Privacy-Preserving Explainable AIoT Application via SHAP Entropy Regularization

The widespread integration of Artificial Intelligence of Things (AIoT) in smart home environments has amplified the demand for transparent and interpretable machine learning models. To foster user trust and comply with emerging regulatory frameworks, the Explainable AI (XAI) methods, particularly post-hoc techniques such as SHapley Additive exPlanations (SHAP), and Local Interpretable Model-Agnostic Explanations (LIME), are widely employed to elucidate model behavior. However, recent studies have shown that these explanation methods can inadvertently expose sensitive user attributes and behavioral patterns, thereby introducing new privacy risks. To address these concerns, we propose a novel privacy-preserving approach based on SHAP entropy regularization to mitigate privacy leakage in explainable AIoT applications. Our method incorporates an entropy-based regularization objective that penalizes low-entropy SHAP attribution distributions during training, promoting a more uniform spread of feature contributions. To evaluate the effectiveness of our approach, we developed a suite of SHAP-based privacy attacks that strategically leverage model explanation outputs to infer sensitive information. We validate our method through comparative evaluations using these attacks alongside utility metrics on benchmark smart home energy consumption datasets.
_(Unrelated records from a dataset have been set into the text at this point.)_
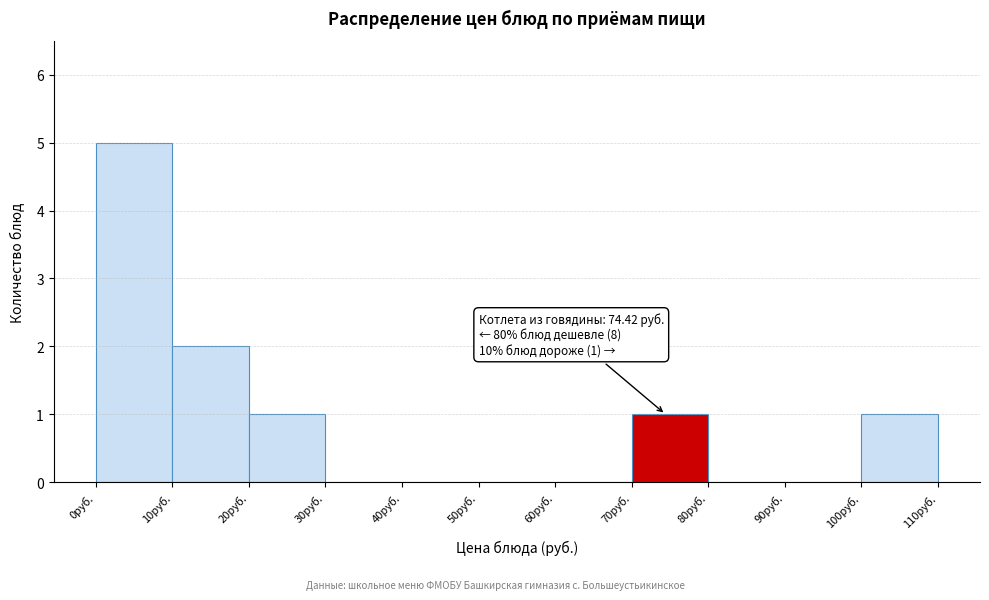

Which range on the x-axis has the tallest bar?

0 to 10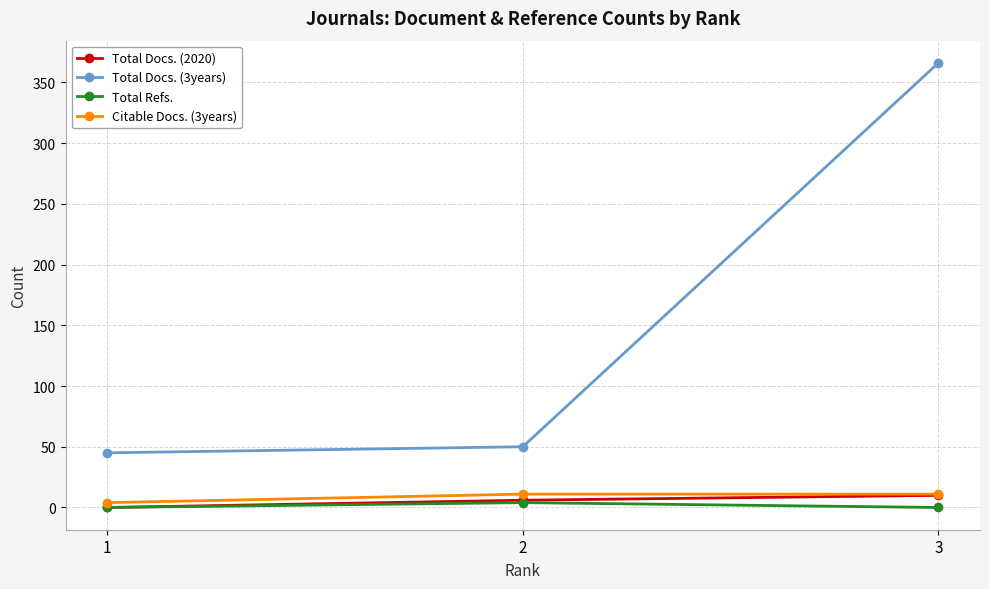

Which series has the largest range (max minus min)?

Total Docs. (3years)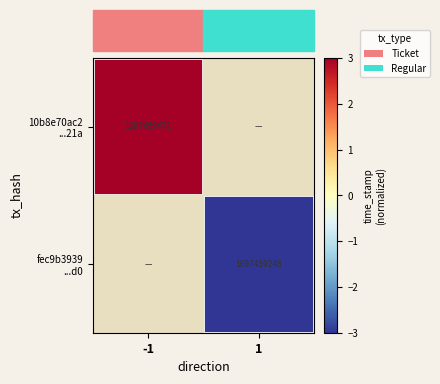

Rank the series by their average value, from highest to lowest.

10b8e70ac2 ...21a, fec9b3939 ...d0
Experimental results demonstrate that SHAP entropy regularization substantially reduces privacy leakage compared to baseline models, while maintaining high predictive accuracy and faithful explanation fidelity. This work contributes to the development of privacy-preserving explainable AI techniques for secure and trustworthy AIoT applications.

翻译：物联网人工智能（AIoT）在智能家居环境中的广泛集成，增强了对透明可解释机器学习模型的需求。为促进用户信任并符合新兴监管框架，可解释人工智能（XAI）方法，特别是事后解释技术，如SHapley可加性解释（SHAP）和局部可解释模型无关解释（LIME），被广泛用于阐明模型行为。然而，近期研究表明，这些解释方法可能无意中暴露敏感的用户属性与行为模式，从而引入新的隐私风险。为解决这些问题，我们提出一种基于SHAP熵正则化的新型隐私保护方法，以减轻可解释AIoT应用中的隐私泄露。我们的方法引入了一种基于熵的正则化目标，在训练过程中惩罚低熵的SHAP属性分布，从而促进特征贡献的更均匀分布。为评估该方法的有效性，我们开发了一套基于SHAP的隐私攻击策略，这些策略通过利用模型解释输出来推断敏感信息。我们通过在基准智能家居能耗数据集上，结合这些攻击与效用指标进行对比评估，验证了所提方法的有效性。实验结果表明，与基线模型相比，SHAP熵正则化在保持高预测精度和忠实解释保真度的同时，显著降低了隐私泄露风险。这项工作为开发安全可信的AIoT应用中的隐私保护可解释AI技术做出了贡献。